В мироощущении постмодернистов очень значима философско-гносеологическая категория эпистемологического сомнения. У нее многовековой возраст (если считать от Сократа, сказавшего «я знаю, что ничего не знаю»). Современные теоретики постмодернизма связывают ее с «кризисом авторитетов», крахом научного детерминизма. Главный герой романа «Маятник Фуко» Бельбо, пройдя крестный путь познания, говорит в конце: «Теперь я пришел к убеждению, что весь мир – это одна загадка, безвредная загадка, которая стала зловещей, благодаря нашей сумасшедшей попытке интерпретировать его так, словно он скрывает под собой правду». У. Эко солидарен с ним. Это постмодернистское отношение к интерпретации.

Ж. Деррида полагает, что постулируемые наукой «законы и правила» в «мире вещей» на самом деле отражают желание человека во всем видеть Истину, а по сути это трансцендентное означаемое, – стремление во всем найти порядок и смысл, характерное для логоцентрической традиции. Поиск Истины в постмодернизме изначально обречен, так как мир обретает смысл лишь в процессе интерпретации, бесконечного ряда их смены. В этой процессуальности Истина живет, растворяя в ней многое, но и не обрывая поисков. В романе У. Эко несломленный человек повешен фанатиками мракобесной «истины», как на кресте – на маятнике Фуко – символе времени. Сам поиск возвышает человека, – утверждает Т. Уайлдер в «Мартовских идах», будущее перед ним открыто для новых дерзаний. Лишь бы не было упоений открытиями, которые выдавались бы за абсолютную Истину. Пастиш, ирония, пародийность закономерно вытекают из ситуации эпистемологического сомнения. Этот ряд приемов органично связан с позицией автора-постмодерниста как творца «играющего». Мастера постмодерна ставят перед собой задачу: не просто «овладеть», но и сделать, по выражению Ж. Лиотара, «анамнез», который представляет собой «не движение повторения, но некий анна-процесс, процесс анализа, анамнеза, аналогии и анаморфозы, который перерабатывает нечто «первозабытое» [7; 59]. Пастиш понят как «фантазия и своеобразная пародия», в которой отсутствует сопоставимый проверяющий дискурс.

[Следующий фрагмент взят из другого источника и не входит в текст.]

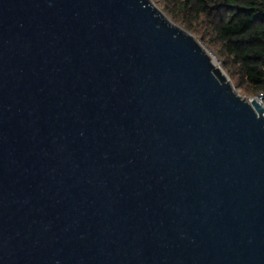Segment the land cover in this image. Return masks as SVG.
I'll list each match as a JSON object with an SVG mask.
<instances>
[{"label": "water", "instance_id": "obj_1", "mask_svg": "<svg viewBox=\"0 0 264 264\" xmlns=\"http://www.w3.org/2000/svg\"><path fill=\"white\" fill-rule=\"evenodd\" d=\"M212 55L153 0H0V264H264L262 97Z\"/></svg>", "mask_w": 264, "mask_h": 264}, {"label": "trees", "instance_id": "obj_2", "mask_svg": "<svg viewBox=\"0 0 264 264\" xmlns=\"http://www.w3.org/2000/svg\"><path fill=\"white\" fill-rule=\"evenodd\" d=\"M163 10L196 33L243 92L264 94V0H161Z\"/></svg>", "mask_w": 264, "mask_h": 264}, {"label": "rangeland", "instance_id": "obj_3", "mask_svg": "<svg viewBox=\"0 0 264 264\" xmlns=\"http://www.w3.org/2000/svg\"><path fill=\"white\" fill-rule=\"evenodd\" d=\"M162 10H163V3H162V1L161 0H153ZM164 11V10H163ZM165 12V11H164ZM166 13V12H165ZM167 14V13H166ZM168 15V14H167ZM169 16V15H168ZM170 17V16H169ZM171 18V17H170ZM172 19V18H171ZM173 20V19H172ZM174 21V20H173ZM175 22V21H174ZM177 23V22H176ZM177 24H179V23H177ZM179 25H181V24H179ZM181 26H183V25H181ZM184 27V26H183ZM184 28H186V27H184ZM187 29V28H186ZM187 30H189V29H187ZM192 34H194L196 37H197V39H199V41L202 43V44H204L206 47H207V49L209 50V52L211 53V54H213V58H214V61L216 62V65L217 66H220V67H222L224 70H225V68H224V66L222 65V62H221V59L212 51V49L206 44V43H204V41L201 39V37H199L196 33H194V32H192L191 30H189ZM225 72L227 73V75L229 76V78H230V80H231V82L233 83V85L235 86V88H236V90L238 91V93L239 94H241L243 97H245V98H247V99H252V98H254V97H258V96H261L262 98V102H264V96H262L263 94H259V95H257V96H252V95H249V94H247V93H245V92H243V90L241 89V88H239L237 85H235V83H234V81H233V79H232V77L228 74V72L225 70Z\"/></svg>", "mask_w": 264, "mask_h": 264}, {"label": "bare ground", "instance_id": "obj_4", "mask_svg": "<svg viewBox=\"0 0 264 264\" xmlns=\"http://www.w3.org/2000/svg\"><path fill=\"white\" fill-rule=\"evenodd\" d=\"M212 55V54H211ZM212 57H213V55H212ZM213 60H214V58H213ZM251 100V99H250ZM258 101H260L261 102V105L264 107V102H262V99H258Z\"/></svg>", "mask_w": 264, "mask_h": 264}, {"label": "built area", "instance_id": "obj_5", "mask_svg": "<svg viewBox=\"0 0 264 264\" xmlns=\"http://www.w3.org/2000/svg\"><path fill=\"white\" fill-rule=\"evenodd\" d=\"M263 96H264V94H263Z\"/></svg>", "mask_w": 264, "mask_h": 264}]
</instances>
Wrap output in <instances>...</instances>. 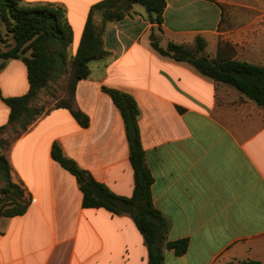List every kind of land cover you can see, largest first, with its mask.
<instances>
[{
  "label": "crops",
  "instance_id": "crops-1",
  "mask_svg": "<svg viewBox=\"0 0 264 264\" xmlns=\"http://www.w3.org/2000/svg\"><path fill=\"white\" fill-rule=\"evenodd\" d=\"M100 1L22 3L64 10L73 56L88 11ZM165 2L160 26L140 5L106 25L108 57L89 63L90 74L77 82L74 94L86 127L55 106L11 139L4 155L29 205L23 215L0 218V264H147V248L131 217L84 208L76 178L51 156L57 144L112 193L132 195L124 121L105 89L134 99L153 177L152 203L169 224L167 239L189 241L183 256L164 250L163 264H264V108L190 64L160 55L150 42L153 34L162 48L173 42L194 50L201 37L210 59L220 45L222 54L226 42L232 59L264 66V0ZM28 89L22 59H0L1 96H22ZM9 114L0 97V127Z\"/></svg>",
  "mask_w": 264,
  "mask_h": 264
},
{
  "label": "trees",
  "instance_id": "trees-1",
  "mask_svg": "<svg viewBox=\"0 0 264 264\" xmlns=\"http://www.w3.org/2000/svg\"><path fill=\"white\" fill-rule=\"evenodd\" d=\"M134 5L145 9L150 22L158 26L162 24L165 0H101L90 7L77 50L70 56L72 29L62 8L53 5L27 6L22 0H0V25L12 42L6 50L0 49V59H22L29 84L27 93L22 96L4 98L0 94L10 109L7 124L0 127V218L23 215L29 205L24 199L23 190L11 180L10 165L2 153L6 145L5 136L10 133L13 138L18 137L38 119L42 114L37 106L39 96L45 91L50 93L51 85L63 76L64 96L56 107L68 109L82 127L88 125L87 116L75 105L77 82L89 76L90 62L108 57L102 39L106 25L123 20ZM150 42L160 55L190 64L201 75L235 88L242 96L264 108V66L232 59L227 55L226 42L221 43L224 44L222 54L220 45L213 59L203 54L205 41L201 37L195 39L194 50L173 42L162 48L153 34ZM105 91L111 96L124 121L133 171L132 195L120 197L112 193L64 156L57 144L52 146L51 156L76 178L84 208H103L112 215L126 214L131 217L147 248V264H163L164 250L173 251L176 257L183 256L189 241L167 239L169 224L152 203L153 177L145 164L140 142L137 105L127 93L114 89ZM230 264L261 263L247 259Z\"/></svg>",
  "mask_w": 264,
  "mask_h": 264
},
{
  "label": "rangeland",
  "instance_id": "rangeland-1",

Основной массив пародий, пастиша направлен против мистификаций реальности, механизма создания видимостей, «подделок»-симулякров. В центре их внимания язык «идиолектов», ирония, пастиш используются как средство раскрытия уловок, маскирующих реальную картину жизни. Общественная, гуманистическая функция искусства не исчезла, хотя категория ангажированности как цели не звучит.

История постмодернизма насчитывает уже полвека. И как по отношению к сюрреализму раздаются голоса: Жив он? Умер? Некоторые уже давно объявили, что он мертв и даже термин «постмодернизм» отвергли, заменив на «постклассический». Термины важны, но не меньше значимо осмысление существующего явления и трезвое незашоренное отношение. Принято считать, что писателей, явления, все новое, оказавшееся на пространстве культуры, необходимо судить по вершинам достигнутого, по тому, что вошло креативным импульсом для жизни, а не по бесплодным ошибкам.

В конце XX в. сделаны важные открытия в области естествознания, появилась новая наука синергетика о саморегулирующихся сложных системах, самая сложная из них: мир предстает не в хаосе, а «порядком в беспорядке» – открыты ее алгоритмы (И. Пригожин). Загадка высшей математики – теорема Ферма – разрешена (это знак победы над теорией ограниченности разума). Категория «хаоса» мироздания как основа мироощущения в философии экзистенциализма, постмодернизма потеряла онтологическую значимость. Все это на передний план выдвигает методологическую идею синтеза культур, их диалога. Для демонстрации художественной практики постмодернизма избраны Дж. Барнс, Борхес, Маркес, Стоппард.

 

Вопросы и задания

1. Дискуссионность по отношению к историческим границам, термину «постмодернизм».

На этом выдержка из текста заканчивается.